§ Exercise goal
Please copy out the full listing that follows exactly; no picture belongs in the copy.

● ● ●

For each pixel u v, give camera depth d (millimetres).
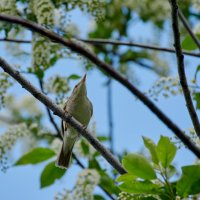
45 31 9664
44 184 12008
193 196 8844
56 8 11062
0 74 11344
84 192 10727
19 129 12414
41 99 9594
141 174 8609
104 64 9578
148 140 8773
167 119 9008
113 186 11461
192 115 9070
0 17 9359
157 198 8742
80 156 12836
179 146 9094
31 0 11180
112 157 9617
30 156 12031
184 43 12266
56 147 12656
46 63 10992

● ● ●

§ Task solution
For each pixel u v, give camera depth d (millimetres).
45 31 9664
44 184 12008
193 196 8844
56 8 11062
0 74 11344
84 192 10727
19 129 12414
41 99 9594
141 174 8609
104 64 9578
148 140 8773
167 119 9008
113 186 11461
192 115 9070
0 17 9359
157 198 8742
80 156 12836
179 146 9094
31 0 11180
112 157 9617
30 156 12031
184 43 12266
56 147 12656
46 63 10992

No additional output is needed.